Operation Ouch (Human Biology, primary)
Twins – and actual doctors – Dr Chris and Dr Xand van Tulleken have amassed a whole 94 episodes worth of top-notch experiments, facts and giggles about the human body.
The pair follow paediatric Accident and Emergency personnel and patients at working hospitals in Manchester, Liverpool and the West Midlands, and have managed to create one of the very best pieces of educational TV out there. Dig in.
Abstract: The Art of Design (DT, secondary)

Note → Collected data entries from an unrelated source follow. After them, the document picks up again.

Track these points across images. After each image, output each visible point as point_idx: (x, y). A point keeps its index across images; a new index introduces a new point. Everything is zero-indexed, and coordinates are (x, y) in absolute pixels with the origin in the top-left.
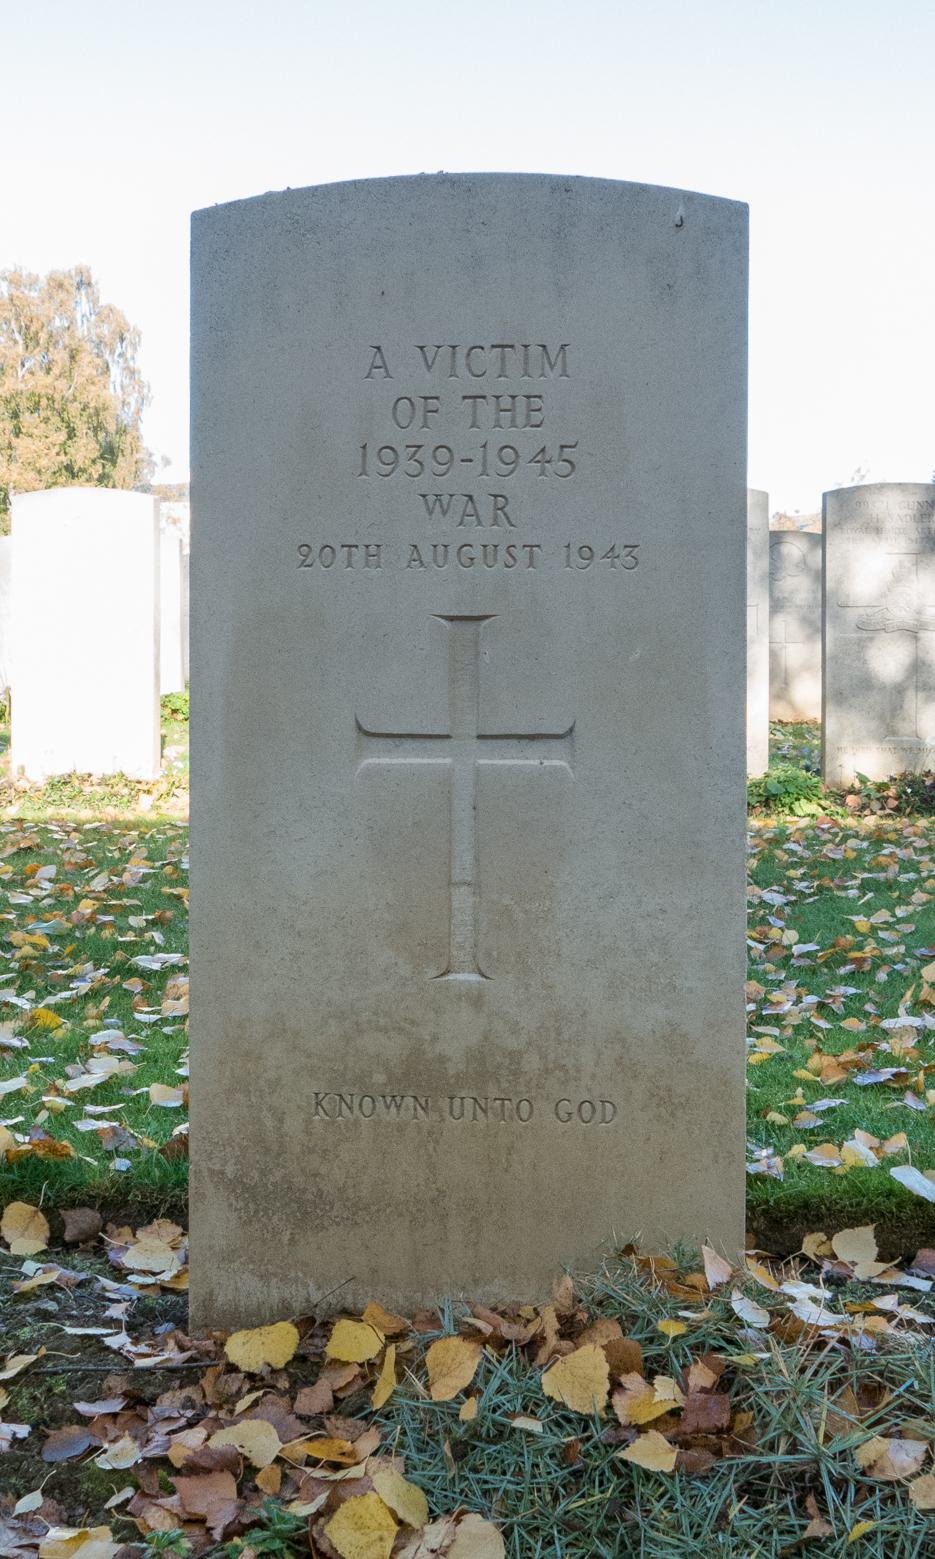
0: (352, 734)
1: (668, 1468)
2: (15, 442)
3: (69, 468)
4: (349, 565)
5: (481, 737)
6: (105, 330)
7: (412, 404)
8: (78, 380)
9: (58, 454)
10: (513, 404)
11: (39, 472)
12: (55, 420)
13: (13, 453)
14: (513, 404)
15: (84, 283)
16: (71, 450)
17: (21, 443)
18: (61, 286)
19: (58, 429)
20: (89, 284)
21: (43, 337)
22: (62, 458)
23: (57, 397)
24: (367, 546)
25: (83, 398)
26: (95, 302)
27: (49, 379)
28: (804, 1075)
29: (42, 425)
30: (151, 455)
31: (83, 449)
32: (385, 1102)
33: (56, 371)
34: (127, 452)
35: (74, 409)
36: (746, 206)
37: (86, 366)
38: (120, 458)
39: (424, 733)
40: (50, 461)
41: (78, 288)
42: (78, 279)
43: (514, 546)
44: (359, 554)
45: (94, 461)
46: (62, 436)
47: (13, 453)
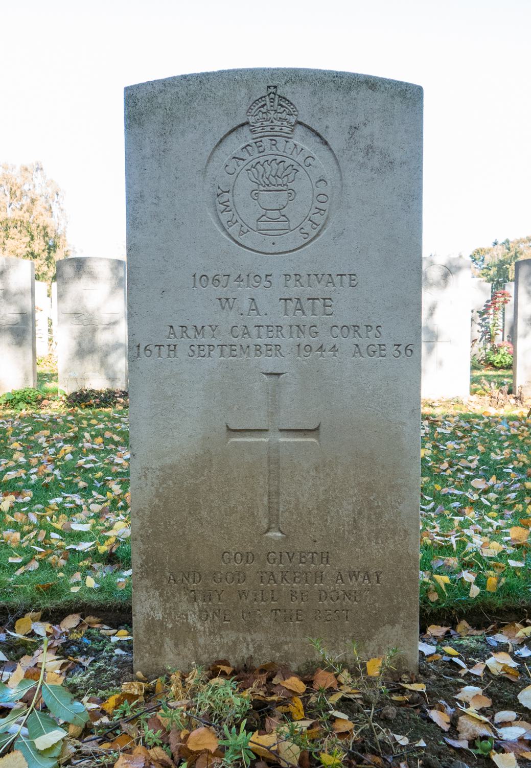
0: (225, 429)
1: (489, 705)
2: (6, 242)
3: (32, 254)
4: (160, 356)
5: (281, 430)
6: (50, 190)
7: (349, 330)
8: (35, 213)
9: (26, 247)
10: (175, 348)
11: (17, 255)
12: (24, 231)
13: (5, 247)
14: (175, 348)
15: (39, 169)
16: (32, 246)
17: (9, 242)
18: (26, 169)
19: (26, 236)
20: (42, 169)
21: (18, 193)
22: (28, 249)
23: (25, 221)
24: (169, 346)
25: (38, 222)
26: (45, 177)
27: (21, 213)
28: (427, 411)
29: (19, 234)
30: (74, 248)
31: (38, 245)
32: (289, 556)
33: (25, 208)
34: (61, 247)
35: (34, 226)
36: (420, 89)
37: (39, 208)
38: (58, 249)
39: (286, 428)
40: (23, 250)
41: (37, 171)
42: (37, 167)
43: (380, 326)
44: (164, 350)
45: (43, 251)
46: (28, 239)
47: (5, 247)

This utterly mind-blowing and beautifully shot TV show is guaranteed inspiration for any older student interested in design. Each episode follows a top designer in their field (and there are only 16 of them so far so make sure to ration them). They include a graphic designer, illustrator, photographer, automotive designer and a Nike shoe designer. It'll wow your kids and make you feel like you've failed at life.
Explained (Culture, secondary)
A superb watch for adults and older children alike, these brilliantly-produced short documentaries make a fascinating and grown-up entry point into society. Each of the 30 episodes covers a topic of the zeitgeist, which is guaranteed to make the viewer think twice about popular culture and their behaviour as an individual within it.
Themes include eSports, cryptocurrency, cloning, the racial wealth gap and why women are paid less. You may wish to avoid the ones about weed and the female orgasm if you're watching with younger viewers.
The Twilight Zone (English/Drama, secondary)
There are few finer examples of the short story form than those of the original Twilight Zone. Begin by discussing what a short story is all about and then watch any of the over 100 episodes, find out what it is about human nature they're getting at and if, and why, they work.
Don't miss Nightmare at 20,000 Feet with William Shatner, or Eye of the Beholder. When you're done with those, try the 19-disc set of the Tales of the Unexpected on DVD.
The Body Coach TV (PE, all ages)
Not exactly a TV show, but Joe Wicks, known as The Body Coach, is one of YouTube's many fitness stars who are promising to become your kid's new PE teacher.
Don't be put off by the abs: Wicks is going to keep things basic for his 9am live sessions which are focused on getting your kids moving, feeling energised, positive, and optimistic. Expect routines aimed at pre-schoolers all the way up to secondary. Adults can get in on the action too – if they don't mind embarrassing themselves.